- _Problem description_:
Write out every one of the entries below word for word, leaving out the pictures.

=== Material supplied ===

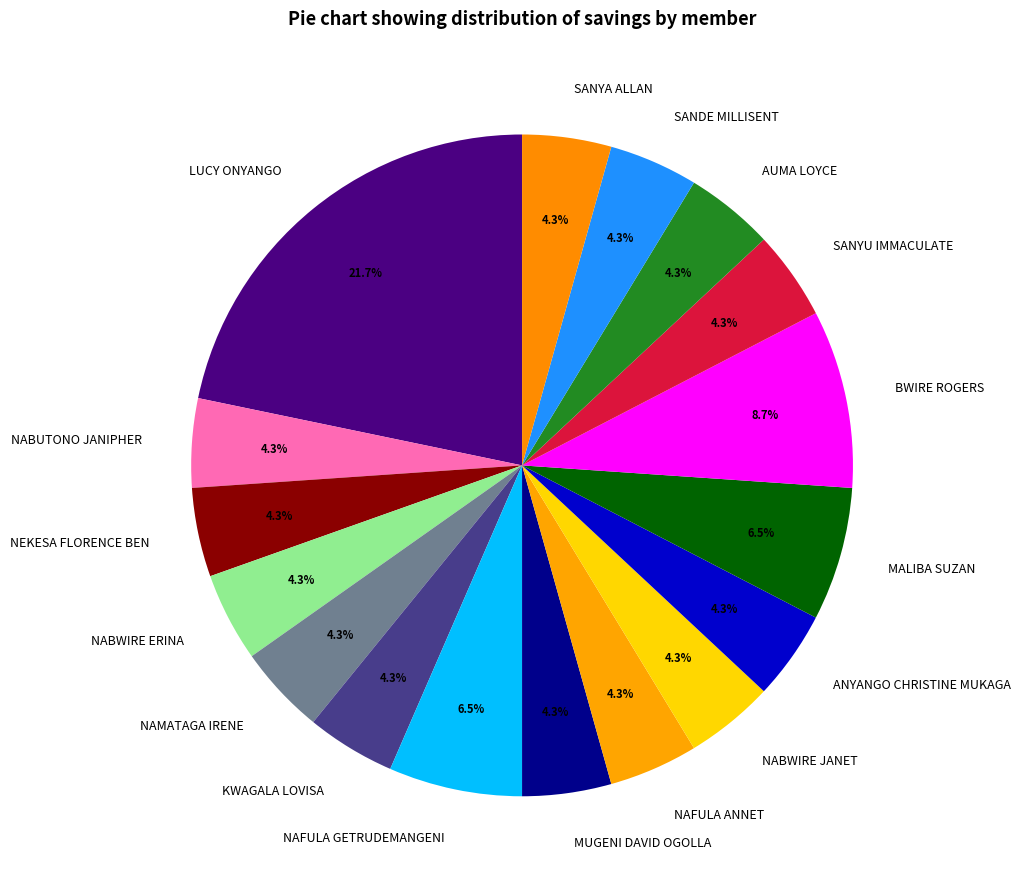

Which slice is the largest?

LUCY ONYANGO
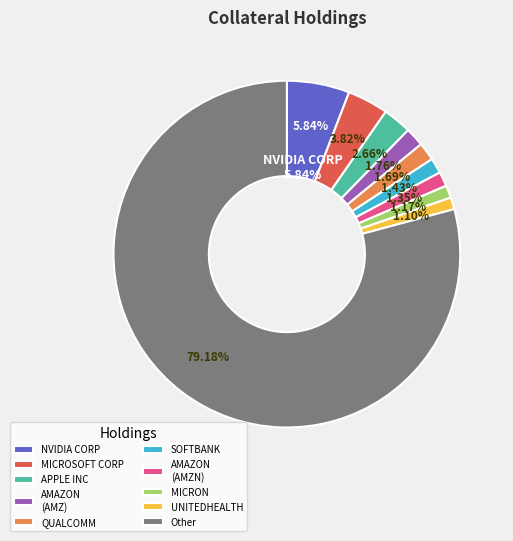

How many segments does this pie chart have?

10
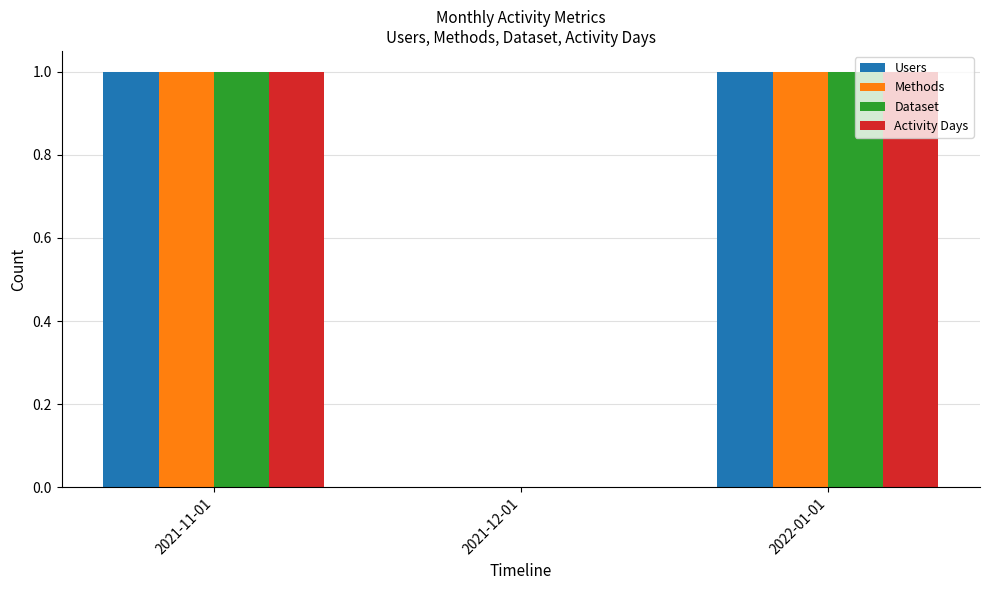

True or false: Dataset has a value of 0 at 2021-12-01.

True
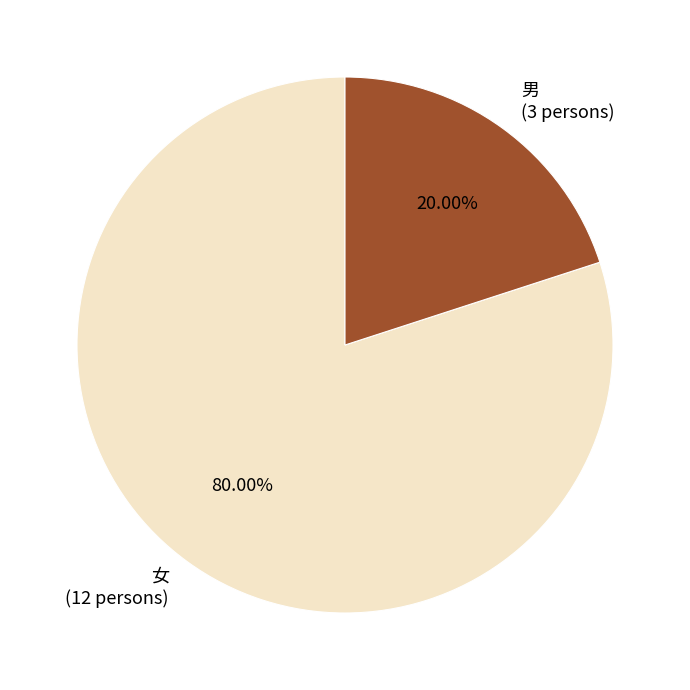

Approximately how many times larger is the value at 女 compared to 男?

4.0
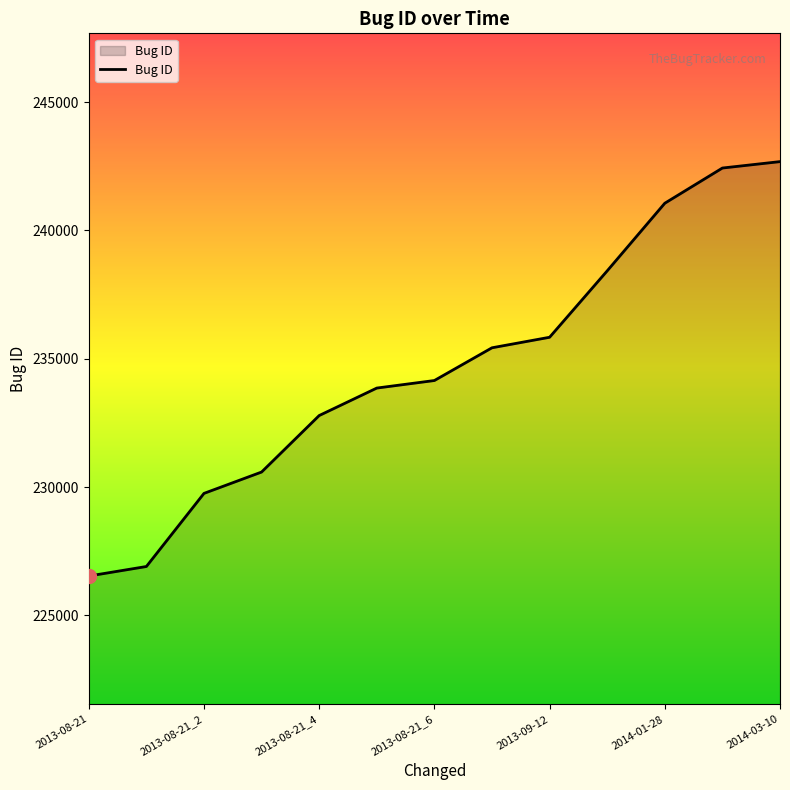

What is the greatest value displayed?

242683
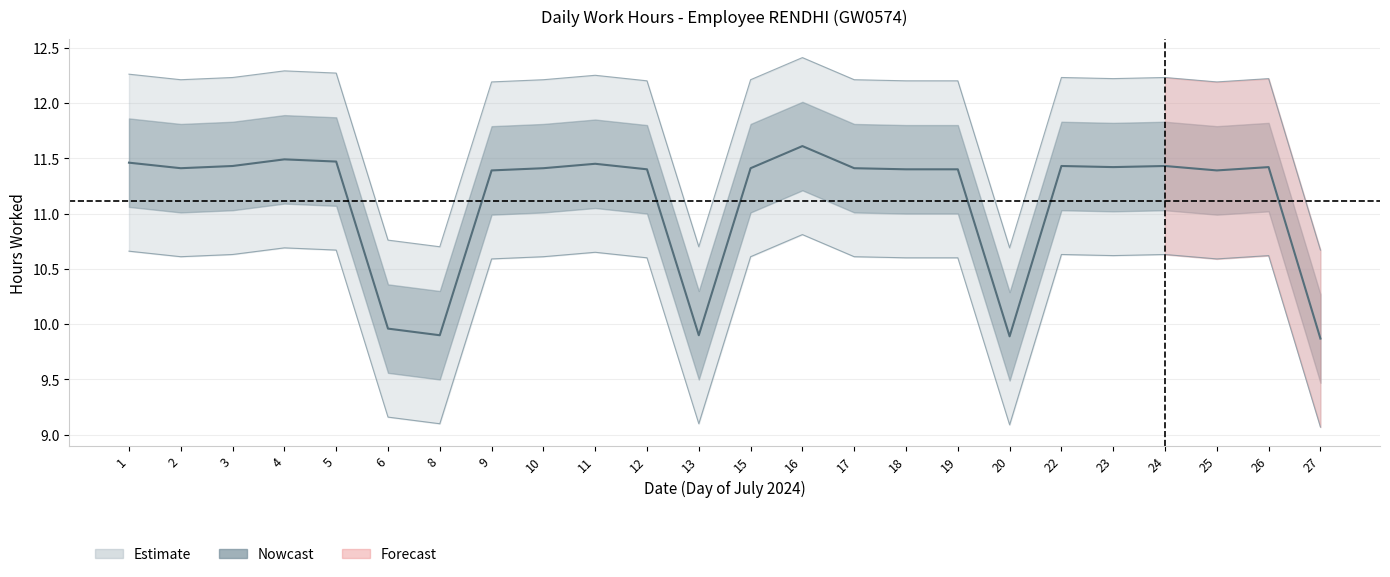

How many values are between 11 and 12?

19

===

- _Answer section_:
Which slice is the largest?

LUCY ONYANGO

How many segments does this pie chart have?

10

True or false: Dataset has a value of 0 at 2021-12-01.

True

Approximately how many times larger is the value at 女 compared to 男?

4.0

What is the greatest value displayed?

242683

How many values are between 11 and 12?

19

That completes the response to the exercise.